Hover over the Task 4 Menu, which will display four links: Schema, Report, and Login.

Click on the link you want to view (i.e., Schema). The link will open in a new tab.
You can use the Schema link to see the schema for the table that is used to build the report. Consider based upon how the links have been designed to this point how you might be able to find out more information than this table. You might need admin access to see information.
Once you have found additional information, consider how you might be able to use it on the report page for a SQL injection.
The report search is a simple “SELECT…..FROM….WHERE” type of query using the schema you can see on the initial schema screen. Based on your previous testing, this probably means you can type in a search that will return rows from other tables in the database than intended. Once you have figured out how to execute the injection, type in your attack into the search field and click “Search”.
Once you have done the injection correctly, you will find a username and a password appear in the report data. Use these values to log into the management console on the “Login” screen. When you have the correct login, you will get into the system and your hash will be displayed.
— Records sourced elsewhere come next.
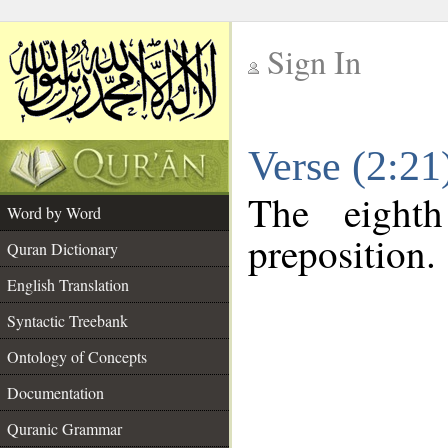
Sign In
__
Verse (2:2
__
The eight
Word by Word
preposition.
Quran Dictionary
English Translation
Syntactic Treebank
Ontology of Concepts
Documentation
Quranic Grammar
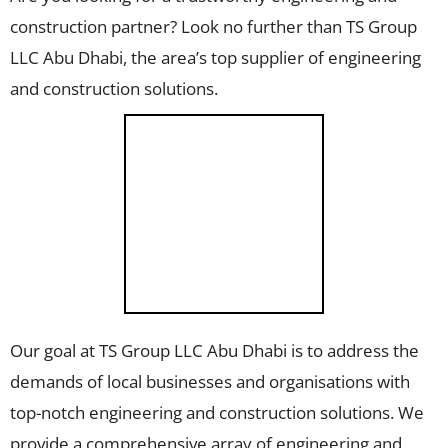
construction partner? Look no further than TS Group
LLC Abu Dhabi, the area’s top supplier of engineering
and construction solutions.
Our goal at TS Group LLC Abu Dhabi is to address the
demands of local businesses and organisations with
top-notch engineering and construction solutions. We
provide a comprehensive array of engineering and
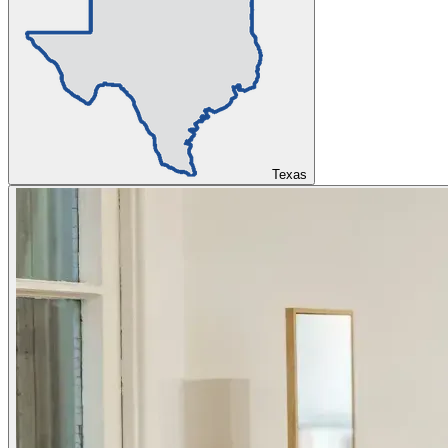
Texas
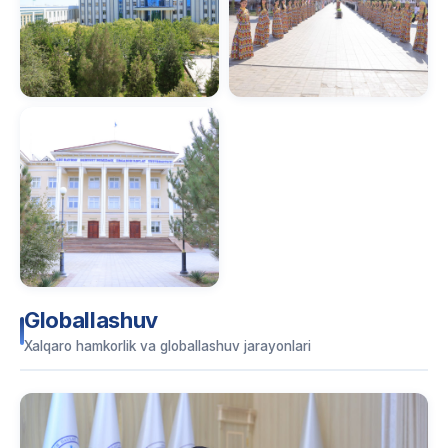
Globallashuv
Xalqaro hamkorlik va globallashuv jarayonlari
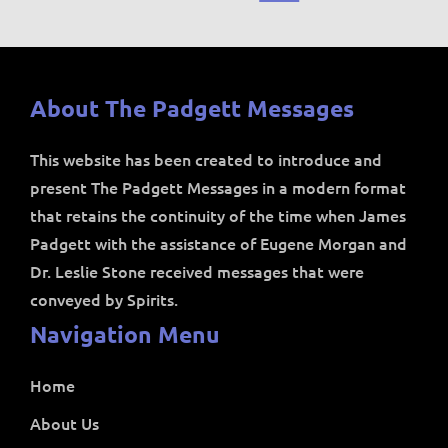
About The Padgett Messages
This website has been created to introduce and
present The Padgett Messages in a modern format
that retains the continuity of the time when James
Padgett with the assistance of Eugene Morgan and
Dr. Leslie Stone received messages that were
conveyed by Spirits.
Navigation Menu
Home
About Us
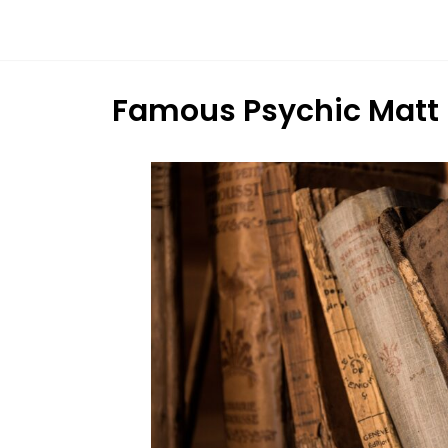
Dream
Infinity
Brand
Famous Psychic Matt 
88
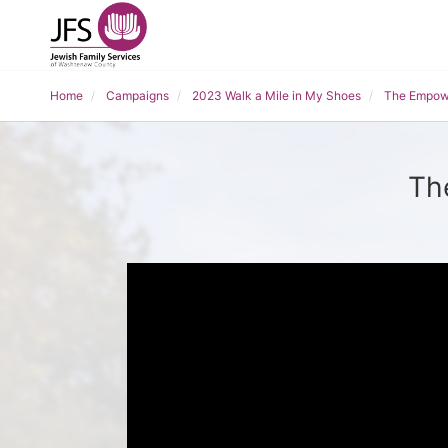
Home
Campaigns
2023 Walk a Mile in My Shoes
The Empow
Th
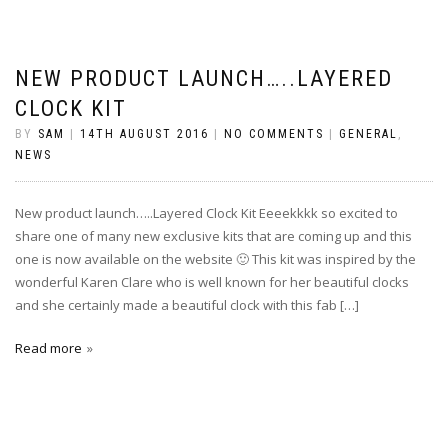
NEW PRODUCT LAUNCH…..LAYERED
CLOCK KIT
BY
SAM
|
14TH AUGUST 2016
|
NO COMMENTS
|
GENERAL
,
NEWS
New product launch…..Layered Clock Kit Eeeekkkk so excited to
share one of many new exclusive kits that are coming up and this
one is now available on the website 🙂 This kit was inspired by the
wonderful Karen Clare who is well known for her beautiful clocks
and she certainly made a beautiful clock with this fab […]
Read more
Record the hash into your JSON file and submit to Gradescope.

Hints:

You notice that the pages and urls for the different clients look very similar, with similar structure and conventions.
How can you add contents from another table to an existing SQL query to return one set of data in a report?
You have heard that this company has realized that client-side scripting is easily bypassable and offers a template for the server-side scripting and have started to remove the clien-side sanitization login. However, you are EXTREMELY confident that they are still using the same server-side sanitization logic/code they have previously used for other sites.
There is difference between encoding, escaping, and sanitization. Understand the difference and the validity of using one or the other, remembering that there is no client-side and only server-side sanitization.
Null works great for a SQLi when you don’t know the schema, and when the developers aren’t expecting it. The developers are looking for it!
The login bypass logic you used from Task 3 will not work on Task 4, although the choice to attempt is up to you. We explicitly prevented SQL injection on the login screen for this exercise.

Include your flag12 hash into the JSON file and submit it to Gradescope!